• _WORK REQUEST_
In the data below, how many lines contain the string "margin"? Give only the figure.

·····

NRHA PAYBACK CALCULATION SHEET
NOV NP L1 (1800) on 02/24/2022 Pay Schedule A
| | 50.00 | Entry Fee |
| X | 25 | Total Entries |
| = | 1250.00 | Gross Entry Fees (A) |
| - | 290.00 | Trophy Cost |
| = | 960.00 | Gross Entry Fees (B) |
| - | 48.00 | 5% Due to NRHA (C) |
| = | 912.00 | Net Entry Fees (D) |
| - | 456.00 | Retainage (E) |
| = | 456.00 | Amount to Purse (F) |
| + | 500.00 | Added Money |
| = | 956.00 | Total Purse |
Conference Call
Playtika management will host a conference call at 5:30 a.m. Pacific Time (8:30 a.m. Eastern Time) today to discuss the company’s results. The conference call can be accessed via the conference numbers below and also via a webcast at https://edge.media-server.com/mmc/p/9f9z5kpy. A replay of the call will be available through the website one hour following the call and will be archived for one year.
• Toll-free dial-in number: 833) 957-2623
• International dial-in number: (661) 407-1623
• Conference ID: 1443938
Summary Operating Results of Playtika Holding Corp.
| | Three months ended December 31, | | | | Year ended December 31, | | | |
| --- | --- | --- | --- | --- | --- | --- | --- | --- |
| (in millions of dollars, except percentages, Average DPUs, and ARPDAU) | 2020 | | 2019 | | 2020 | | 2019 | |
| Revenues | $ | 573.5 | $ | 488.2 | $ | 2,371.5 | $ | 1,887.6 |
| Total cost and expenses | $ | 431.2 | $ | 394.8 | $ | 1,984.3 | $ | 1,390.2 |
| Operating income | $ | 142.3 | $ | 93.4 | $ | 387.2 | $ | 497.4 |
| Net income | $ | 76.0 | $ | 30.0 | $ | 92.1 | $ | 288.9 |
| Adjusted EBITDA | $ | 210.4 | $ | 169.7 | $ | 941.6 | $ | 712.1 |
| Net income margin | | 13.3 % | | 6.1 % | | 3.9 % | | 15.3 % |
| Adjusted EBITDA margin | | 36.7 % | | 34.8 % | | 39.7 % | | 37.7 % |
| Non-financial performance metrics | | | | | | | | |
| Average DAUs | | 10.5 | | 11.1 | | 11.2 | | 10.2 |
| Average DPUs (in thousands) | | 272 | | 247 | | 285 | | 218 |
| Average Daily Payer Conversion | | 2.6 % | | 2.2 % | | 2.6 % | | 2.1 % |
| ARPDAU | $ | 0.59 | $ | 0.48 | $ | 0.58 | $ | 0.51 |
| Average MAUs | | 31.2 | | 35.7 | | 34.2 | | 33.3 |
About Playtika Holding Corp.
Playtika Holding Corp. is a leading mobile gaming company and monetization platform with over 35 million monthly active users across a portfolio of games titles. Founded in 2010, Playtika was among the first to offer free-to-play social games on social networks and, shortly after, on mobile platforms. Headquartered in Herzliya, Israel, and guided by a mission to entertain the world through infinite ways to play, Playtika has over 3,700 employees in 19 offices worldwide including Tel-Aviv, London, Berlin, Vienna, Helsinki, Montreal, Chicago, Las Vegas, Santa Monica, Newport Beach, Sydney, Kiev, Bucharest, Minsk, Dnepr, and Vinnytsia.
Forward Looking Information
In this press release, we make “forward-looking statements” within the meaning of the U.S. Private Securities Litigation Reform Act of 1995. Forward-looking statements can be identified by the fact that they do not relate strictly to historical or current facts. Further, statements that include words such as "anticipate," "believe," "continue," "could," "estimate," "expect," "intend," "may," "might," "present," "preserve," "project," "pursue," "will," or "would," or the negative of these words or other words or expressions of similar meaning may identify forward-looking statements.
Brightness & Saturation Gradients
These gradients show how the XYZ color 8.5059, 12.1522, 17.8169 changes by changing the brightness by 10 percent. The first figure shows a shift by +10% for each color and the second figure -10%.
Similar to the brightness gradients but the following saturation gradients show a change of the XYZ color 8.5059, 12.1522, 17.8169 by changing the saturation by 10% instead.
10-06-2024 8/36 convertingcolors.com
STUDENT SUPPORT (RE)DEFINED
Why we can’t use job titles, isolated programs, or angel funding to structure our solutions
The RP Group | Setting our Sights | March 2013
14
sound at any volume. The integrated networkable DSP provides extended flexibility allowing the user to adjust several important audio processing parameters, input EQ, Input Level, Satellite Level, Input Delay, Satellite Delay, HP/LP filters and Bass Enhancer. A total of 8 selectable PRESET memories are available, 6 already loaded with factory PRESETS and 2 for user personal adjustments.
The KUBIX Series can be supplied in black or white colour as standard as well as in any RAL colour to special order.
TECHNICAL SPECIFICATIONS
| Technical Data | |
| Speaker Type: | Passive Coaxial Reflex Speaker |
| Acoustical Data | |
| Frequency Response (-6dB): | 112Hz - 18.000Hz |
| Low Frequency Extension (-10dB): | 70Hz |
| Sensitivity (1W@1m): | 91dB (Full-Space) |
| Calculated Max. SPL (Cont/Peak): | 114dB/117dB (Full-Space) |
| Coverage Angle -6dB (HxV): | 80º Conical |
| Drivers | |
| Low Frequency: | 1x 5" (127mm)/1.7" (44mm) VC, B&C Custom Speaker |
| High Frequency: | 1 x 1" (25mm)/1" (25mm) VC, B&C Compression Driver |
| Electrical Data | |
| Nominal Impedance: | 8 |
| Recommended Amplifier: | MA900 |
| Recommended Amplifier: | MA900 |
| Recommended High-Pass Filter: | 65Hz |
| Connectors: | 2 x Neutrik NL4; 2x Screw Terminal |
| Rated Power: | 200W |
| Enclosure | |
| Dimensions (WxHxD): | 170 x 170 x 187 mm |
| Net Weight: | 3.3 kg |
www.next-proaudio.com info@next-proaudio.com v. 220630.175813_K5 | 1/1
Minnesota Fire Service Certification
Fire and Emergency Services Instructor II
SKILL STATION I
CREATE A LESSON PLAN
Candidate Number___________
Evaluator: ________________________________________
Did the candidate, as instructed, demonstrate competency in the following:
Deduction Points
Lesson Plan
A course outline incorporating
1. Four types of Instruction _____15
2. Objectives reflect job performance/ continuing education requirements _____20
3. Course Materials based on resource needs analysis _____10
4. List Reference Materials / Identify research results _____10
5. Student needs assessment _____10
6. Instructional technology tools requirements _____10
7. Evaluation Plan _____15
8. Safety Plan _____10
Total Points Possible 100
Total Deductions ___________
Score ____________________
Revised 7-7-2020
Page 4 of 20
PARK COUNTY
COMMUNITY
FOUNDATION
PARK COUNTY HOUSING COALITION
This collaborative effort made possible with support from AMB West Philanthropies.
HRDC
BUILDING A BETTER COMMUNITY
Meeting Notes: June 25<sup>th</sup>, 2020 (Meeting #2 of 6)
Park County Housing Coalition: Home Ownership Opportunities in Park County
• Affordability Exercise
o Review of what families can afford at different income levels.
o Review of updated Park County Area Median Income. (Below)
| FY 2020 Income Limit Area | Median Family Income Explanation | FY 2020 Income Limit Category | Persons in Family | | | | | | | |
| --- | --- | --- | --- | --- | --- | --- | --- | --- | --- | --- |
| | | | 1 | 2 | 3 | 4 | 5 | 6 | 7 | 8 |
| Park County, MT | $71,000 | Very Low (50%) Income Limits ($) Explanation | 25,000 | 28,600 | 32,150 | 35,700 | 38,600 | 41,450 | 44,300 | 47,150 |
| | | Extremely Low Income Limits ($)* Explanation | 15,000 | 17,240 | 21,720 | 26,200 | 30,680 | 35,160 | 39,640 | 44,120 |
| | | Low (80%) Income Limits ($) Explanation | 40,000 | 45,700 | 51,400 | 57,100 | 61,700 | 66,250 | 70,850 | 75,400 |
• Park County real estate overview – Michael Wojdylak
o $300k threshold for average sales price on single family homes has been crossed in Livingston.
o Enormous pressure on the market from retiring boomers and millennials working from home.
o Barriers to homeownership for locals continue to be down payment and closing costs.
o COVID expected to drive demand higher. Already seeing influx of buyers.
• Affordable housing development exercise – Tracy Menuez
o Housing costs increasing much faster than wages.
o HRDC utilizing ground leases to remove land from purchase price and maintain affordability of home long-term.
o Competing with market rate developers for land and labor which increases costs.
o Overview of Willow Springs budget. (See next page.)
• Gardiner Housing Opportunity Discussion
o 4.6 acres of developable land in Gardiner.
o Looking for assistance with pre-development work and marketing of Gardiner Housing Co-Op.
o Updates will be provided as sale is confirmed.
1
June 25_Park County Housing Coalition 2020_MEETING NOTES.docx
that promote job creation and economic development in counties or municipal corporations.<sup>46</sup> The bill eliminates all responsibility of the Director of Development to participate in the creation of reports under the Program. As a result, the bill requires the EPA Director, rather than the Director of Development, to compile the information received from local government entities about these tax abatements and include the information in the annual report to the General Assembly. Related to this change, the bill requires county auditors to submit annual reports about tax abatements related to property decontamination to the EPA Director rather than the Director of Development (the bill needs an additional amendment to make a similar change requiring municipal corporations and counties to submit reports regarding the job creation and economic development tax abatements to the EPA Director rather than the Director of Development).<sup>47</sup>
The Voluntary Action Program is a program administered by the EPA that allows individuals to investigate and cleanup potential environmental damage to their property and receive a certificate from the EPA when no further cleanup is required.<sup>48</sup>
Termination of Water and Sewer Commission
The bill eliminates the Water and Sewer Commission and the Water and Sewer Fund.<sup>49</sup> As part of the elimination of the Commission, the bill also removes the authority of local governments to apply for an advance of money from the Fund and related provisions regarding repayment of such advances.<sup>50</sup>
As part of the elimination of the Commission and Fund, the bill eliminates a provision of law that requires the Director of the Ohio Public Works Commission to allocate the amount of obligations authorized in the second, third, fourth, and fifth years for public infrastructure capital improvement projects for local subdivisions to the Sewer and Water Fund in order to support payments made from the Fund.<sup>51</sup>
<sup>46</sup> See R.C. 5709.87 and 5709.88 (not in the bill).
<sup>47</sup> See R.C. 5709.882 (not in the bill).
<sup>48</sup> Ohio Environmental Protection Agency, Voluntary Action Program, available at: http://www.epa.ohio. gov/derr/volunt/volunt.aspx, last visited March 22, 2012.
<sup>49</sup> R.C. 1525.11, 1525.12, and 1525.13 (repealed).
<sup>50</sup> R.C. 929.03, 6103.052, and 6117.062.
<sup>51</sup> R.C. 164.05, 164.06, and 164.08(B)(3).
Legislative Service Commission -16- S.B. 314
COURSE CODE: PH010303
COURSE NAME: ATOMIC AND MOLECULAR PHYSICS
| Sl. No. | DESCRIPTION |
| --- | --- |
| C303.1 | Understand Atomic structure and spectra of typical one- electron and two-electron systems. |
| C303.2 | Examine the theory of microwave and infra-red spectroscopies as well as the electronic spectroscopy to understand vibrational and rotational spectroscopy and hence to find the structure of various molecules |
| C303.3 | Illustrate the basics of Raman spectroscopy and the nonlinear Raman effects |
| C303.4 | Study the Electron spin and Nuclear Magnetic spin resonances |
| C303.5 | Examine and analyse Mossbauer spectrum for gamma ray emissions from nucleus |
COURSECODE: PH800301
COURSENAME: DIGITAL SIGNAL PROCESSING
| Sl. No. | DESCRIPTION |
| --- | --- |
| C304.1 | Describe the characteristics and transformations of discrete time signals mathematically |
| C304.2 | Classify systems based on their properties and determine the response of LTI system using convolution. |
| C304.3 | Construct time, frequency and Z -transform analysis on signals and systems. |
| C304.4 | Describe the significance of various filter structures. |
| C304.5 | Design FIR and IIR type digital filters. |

·····

• _ANSWER SPACE_
2